I received an MSI WF7611UJ laptop from my workplace a few days back and struggling to use CUDA on it. It has an RTX A2000 NVIDIA graphic card with 4GB dedicated memory.
On Windows side, after each clean installation of CUDA and restarting the system, I am able to run a test program for a minute or so and then the GPU becomes unresponsive or better to say ineffective. Using nvidia-smi -L
I receive this famous response:
“Unable to determine the device handle for GPU 0000:01:00.0: GPU is lost. Reboot the system to recover this GPU”

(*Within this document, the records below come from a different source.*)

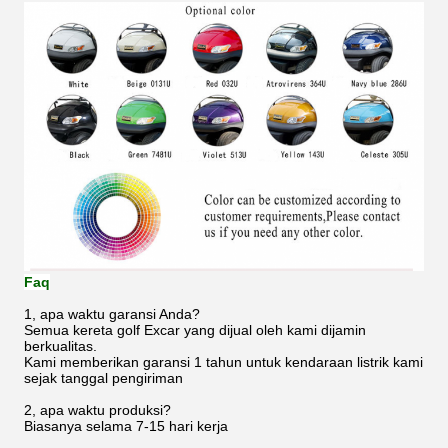
Faq
1, apa waktu garansi Anda?
Semua kereta golf Excar yang dijual oleh kami dijamin
berkualitas.
Kami memberikan garansi 1 tahun untuk kendaraan listrik kami
sejak tanggal pengiriman
2, apa waktu produksi?
Biasanya selama 7-15 hari kerja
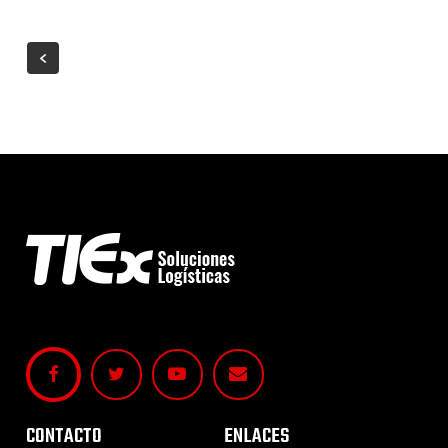
CONTACTO
ENLACES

On the next restart it seems that the GPU is completely gone. My own test code using ( throw thrust::system_error and code and thrust::cuda_category() returns:
cudaErrorNoDevice: no CUDA-capable device is detected
and nvidia-smi returns:
Unable to determine the device handle for gpu 0000:01:00.0: Unknown Error
I tried CUDA 11.4 to 11.7 and all the available driver versions I can put my hand on from 471.41 up to latest 496.49 with the same results. I managed to capture the CUDA-Z specs in that 1~2 minutes that the CARD is still working:
I tried the same approach with less effort on Ubuntu 20.04 LTS. Same thing happens, the driver/device works for less than 5 minutes and it dies for good. Here is the nvidia-bug-report:
nvidia-bug-report.log.gz (252.3 KB)
That reports losing the BUS (XID 79) and I suspect it could be an overheating or motherboard problem based on this discussion:
I tried to limit the GPU clock but I am not sure whether that is supported on this graphic card and also on a couple of occasions the card is gone before I can issue any persistent nvidia clock limit. Is there anything can be done about this?